Task statement:
Repeat only these lines, exactly: the first line of the data, the line containing "left shoulder: (889, 390, -37)", and every line between them. Pictures stay out.

Saved entries:
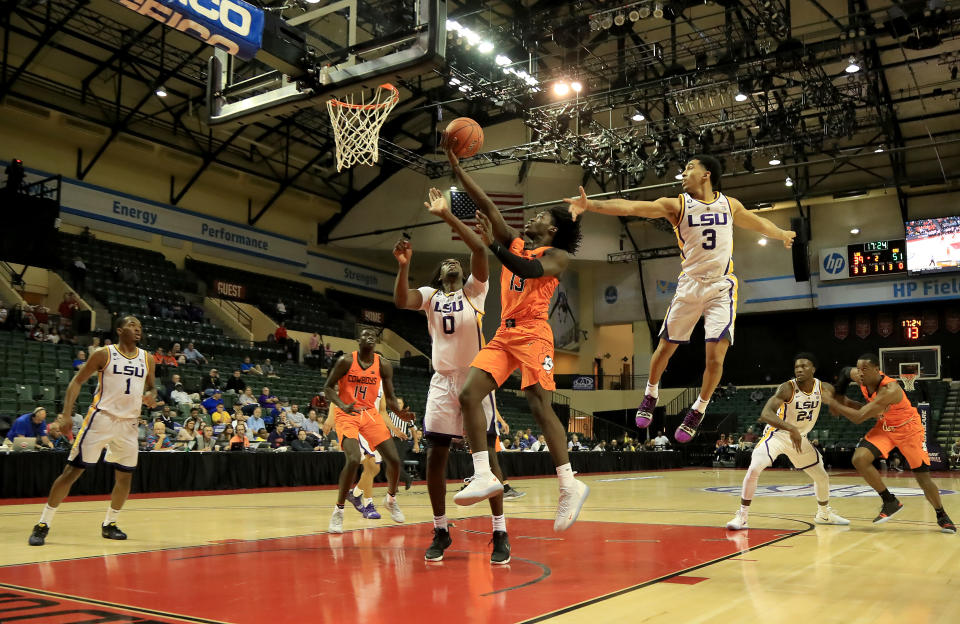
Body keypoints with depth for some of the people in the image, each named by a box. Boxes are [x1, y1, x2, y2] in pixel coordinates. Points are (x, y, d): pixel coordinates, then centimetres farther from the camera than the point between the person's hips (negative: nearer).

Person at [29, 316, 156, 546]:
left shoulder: (147, 359, 8)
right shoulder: (104, 354, -4)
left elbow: (151, 386, 21)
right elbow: (77, 381, -1)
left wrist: (150, 395, -4)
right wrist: (66, 412, -12)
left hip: (129, 422, 4)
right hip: (102, 417, -4)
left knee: (125, 475, 7)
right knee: (73, 470, -6)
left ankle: (109, 524, 24)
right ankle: (42, 525, 3)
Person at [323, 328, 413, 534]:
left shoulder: (383, 365, 0)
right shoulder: (346, 361, -9)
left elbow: (390, 397, 4)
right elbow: (328, 387, -6)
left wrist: (401, 413, -16)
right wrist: (342, 405, -24)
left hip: (370, 413, 4)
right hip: (346, 414, -4)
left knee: (394, 459, -3)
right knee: (354, 459, -25)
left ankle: (391, 499, 27)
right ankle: (338, 511, -9)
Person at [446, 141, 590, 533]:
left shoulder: (558, 255, 2)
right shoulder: (515, 242, 19)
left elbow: (530, 270, -21)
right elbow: (485, 205, 14)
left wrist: (492, 244, -26)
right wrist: (455, 166, 9)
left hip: (533, 334, -7)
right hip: (504, 335, 7)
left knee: (540, 408, -15)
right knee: (469, 395, -9)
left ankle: (570, 486, -9)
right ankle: (484, 476, -9)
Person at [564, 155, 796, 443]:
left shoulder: (730, 204, 8)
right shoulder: (676, 205, -2)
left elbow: (757, 222, 29)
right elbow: (631, 207, -16)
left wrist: (782, 233, 45)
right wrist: (590, 205, -29)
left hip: (722, 287, 1)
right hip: (690, 284, 0)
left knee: (716, 356, -9)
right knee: (665, 347, 5)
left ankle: (699, 409, 15)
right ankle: (651, 394, 34)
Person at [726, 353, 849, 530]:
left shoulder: (824, 388, -10)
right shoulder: (787, 388, -26)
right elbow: (765, 414, -39)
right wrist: (791, 429, -51)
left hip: (800, 438, 5)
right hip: (777, 434, -5)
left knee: (822, 477, 13)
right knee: (754, 469, -26)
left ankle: (824, 514, 42)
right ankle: (742, 516, -14)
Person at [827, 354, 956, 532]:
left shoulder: (889, 390, -37)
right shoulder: (859, 377, -17)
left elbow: (859, 417, -38)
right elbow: (846, 372, 10)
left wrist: (833, 403, -29)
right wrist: (839, 396, 0)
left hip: (908, 429, -6)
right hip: (884, 427, 6)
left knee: (923, 478, -2)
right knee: (859, 459, -17)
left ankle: (942, 516, 26)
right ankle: (890, 502, -1)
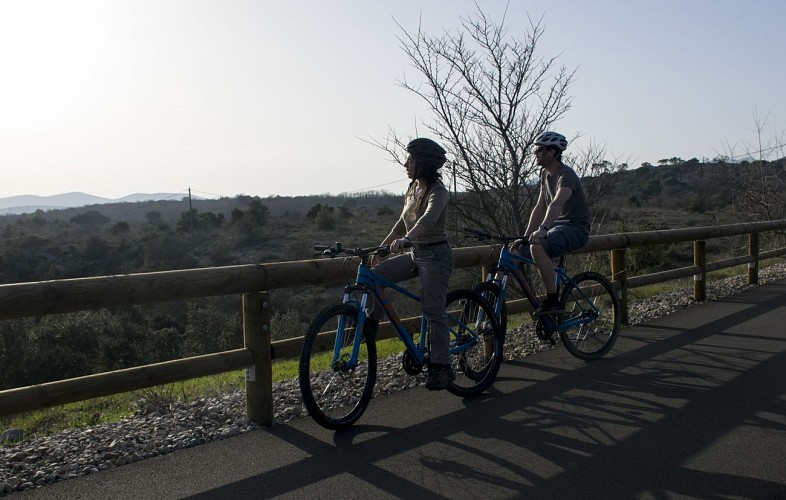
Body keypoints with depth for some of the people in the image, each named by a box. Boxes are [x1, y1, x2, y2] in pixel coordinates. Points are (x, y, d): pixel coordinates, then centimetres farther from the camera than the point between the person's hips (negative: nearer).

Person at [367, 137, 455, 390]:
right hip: (415, 253, 8)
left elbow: (427, 219, -36)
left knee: (433, 311, -8)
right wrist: (381, 247, 14)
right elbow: (402, 223, 18)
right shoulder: (413, 188, 9)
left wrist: (405, 240, -52)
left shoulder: (438, 192, -17)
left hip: (436, 255, -8)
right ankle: (371, 325, 10)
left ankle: (442, 367, 0)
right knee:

Exercise result:
Body keypoints with depth for some of the people in the image, each named by a box. Boxes are [x1, y1, x2, y2] in pixel coordinates. Points are (x, y, d): pixel coordinates, then centimetres farther from the camera than the point between the person's hips (negative: nearer).

Person at [29, 316, 156, 546]:
left shoulder: (147, 359, 8)
right shoulder: (104, 354, -4)
left elbow: (151, 386, 21)
right elbow: (77, 381, -1)
left wrist: (150, 395, -4)
right wrist: (66, 412, -12)
left hip: (129, 422, 4)
right hip: (102, 417, -4)
left knee: (125, 475, 7)
right knee: (73, 470, -6)
left ankle: (109, 524, 24)
right ankle: (42, 525, 3)
Person at [323, 328, 413, 534]:
left shoulder: (383, 365, 0)
right shoulder: (346, 361, -9)
left elbow: (390, 397, 4)
right elbow: (328, 387, -6)
left wrist: (401, 413, -16)
right wrist: (342, 405, -24)
left hip: (370, 413, 4)
right hip: (346, 414, -4)
left knee: (394, 459, -3)
right knee: (354, 459, -25)
left ankle: (391, 499, 27)
right ankle: (338, 511, -9)
Person at [446, 141, 590, 533]:
left shoulder: (558, 255, 2)
right shoulder: (515, 242, 19)
left elbow: (530, 270, -21)
right elbow: (485, 205, 14)
left wrist: (492, 244, -26)
right wrist: (455, 166, 9)
left hip: (533, 334, -7)
right hip: (504, 335, 7)
left knee: (540, 408, -15)
right knee: (469, 395, -9)
left ankle: (570, 486, -9)
right ankle: (484, 476, -9)
Person at [564, 155, 796, 443]:
left shoulder: (730, 204, 8)
right shoulder: (676, 205, -2)
left elbow: (757, 222, 29)
right elbow: (631, 207, -16)
left wrist: (782, 233, 45)
right wrist: (590, 205, -29)
left hip: (722, 287, 1)
right hip: (690, 284, 0)
left knee: (716, 356, -9)
right knee: (665, 347, 5)
left ankle: (699, 409, 15)
right ankle: (651, 394, 34)
Person at [726, 353, 849, 530]:
left shoulder: (824, 388, -10)
right shoulder: (787, 388, -26)
right elbow: (765, 414, -39)
right wrist: (791, 429, -51)
left hip: (800, 438, 5)
right hip: (777, 434, -5)
left knee: (822, 477, 13)
right knee: (754, 469, -26)
left ankle: (824, 514, 42)
right ankle: (742, 516, -14)
Person at [827, 354, 956, 532]:
left shoulder: (889, 390, -37)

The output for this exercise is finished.